Winter arrived here only a few days after my return from Cluj, reducing the country at last to the frigid and dreary place I was told to expect. Supposedly the days were getting longer, but little sunlight made its way down through the overcast sky.

Since I wanted to avoid the cold as much as possible, I began exploring the underground spaces under the city centre. It is interesting how far one can go through the centre without coming outside. I went along two paths frequently.

Academic Bookstore to the Railway Station Square

I often spend an hour or two reading travel guides to warm locales like Dubai and India in the Academic Bookstore, notable for its design by Alvar Aalto.

The Academic Bookstore leads to the Stockmann department store through a short tunnel that goes underneath the street.

In Stockmann, one can then proceed to the basement, where a tunnel leads from the camera department towards other shopping areas in the centre.

The tunnel leads to a parking garage for shoppers at the Stockmann and Sokos department stores and the Forum shopping mall.

From the parking garage, one can continue down a short tunnel much like that from Stockmann and takes the elevator up to the food court in the basement of Forum. From the south side of Forum there is a passageway to the Rautatietori metro station.

As far as I can tell, one cannot go any further underground once one has reached the Rautatietori metro station, unless one were to take the metro, which would be cheating.

Railway Station Square to Porthania

From the northwest side of the Railway Station Square, however, one can enter another series of passageways. For me these raised questions of how public and private space can so easily intermingle in Helsinki.

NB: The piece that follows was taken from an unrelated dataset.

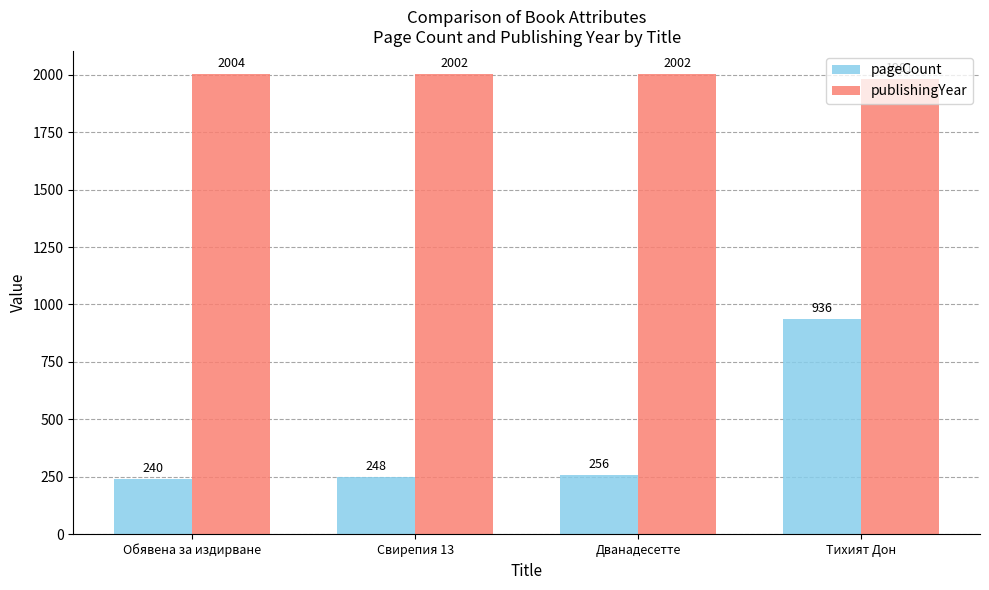

At which label does publishingYear first exceed 2002?

Обявена за издирване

A corridor leads from the street to the arcades of the Kaisaniemi metro station. These run under Kaisanieminkatu and on the southern reaches of Vuorikatu. From there, one can take an elevator up into, of all things, a home-decorating store.

This leads into the Aleksandria Learning Centre of the University of Helsinki, through which one can then continue south through a walkway.

And finally one steps outside again out from the Porthania building.

The enclosed spaces I've walked through are apparently only the tip of the iceberg. One hears rumours of even deeper areas: vast garbage collection spaces, Cold War-era bomb shelters, even a tunnel all the way to Suomenlinna through which ambulances can be run.